Last week, the Sixth Circuit issued an opinion in Hostettler v. College of Wooster, — F.3d — (6th Cir. July 17, 2018), reminding employers that determining the essential functions of a position is a highly fact-specific endeavor. In that case, the College of Wooster had hired Heidi Hostettler in 2013 when she was four months pregnant. She worked as a full-time HR Generalist. After giving birth to her child, Hostettler experienced severe postpartum depression and separation anxiety. As a result, her doctor determined it was medically necessary that Hostettler work a reduced schedule, working on a part-time basis for the “foreseeable future.” After two months of working a reduced schedule, Hostettler was fired for being “unable to return to [her] assigned position of HR Generalist in a full time capacity.”
Hostettler brought suit under the Americans with Disabilities Act (“ADA”)¹, but the district court granted summary judgment in favor of the employer. The district court held that Hostettler was not a qualified individual with a disability because full-time work was an essential function of Hostettler’s position.
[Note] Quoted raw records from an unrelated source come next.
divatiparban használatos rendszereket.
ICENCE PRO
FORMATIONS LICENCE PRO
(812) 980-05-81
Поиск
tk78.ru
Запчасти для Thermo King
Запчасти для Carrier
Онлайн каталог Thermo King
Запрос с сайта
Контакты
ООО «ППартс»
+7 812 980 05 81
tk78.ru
The Sixth Circuit, however, reversed the district court’s opinion. It held that while regular, in-person attendance is an essential function of most jobs, this is not unconditionally the case. Because Hostettler presented evidence that her department was running smoothly while she was working part-time, and she was able to satisfy her tasks on her part-time schedule, the employer’s own categorization of the position as “full-time” was not enough to preclude Hostettler’s claims; there were genuine issues of fact as to whether full-time work was an essential function of the position of HR Generalist.
This case is a great reminder to employers that in considering and determining the essential functions of a position, categorical rules do not apply. While an employer may prefer that an employee be in the office 40 hours a week (and while it may be more efficient or easier on the department if he or she were), the Sixth Circuit has held that “those are not the concerns of the ADA.” The employer must be able to show why an employee is needed on a full-time schedule; merely stating that anything less than full-time employment is per se unreasonable will not relieve an employer of its responsibilities to accommodate an employee under the ADA.
¹ Hostettler also brought claims under the Family and Medical Leave Act (“FMLA”), Title VII, and Ohio state law.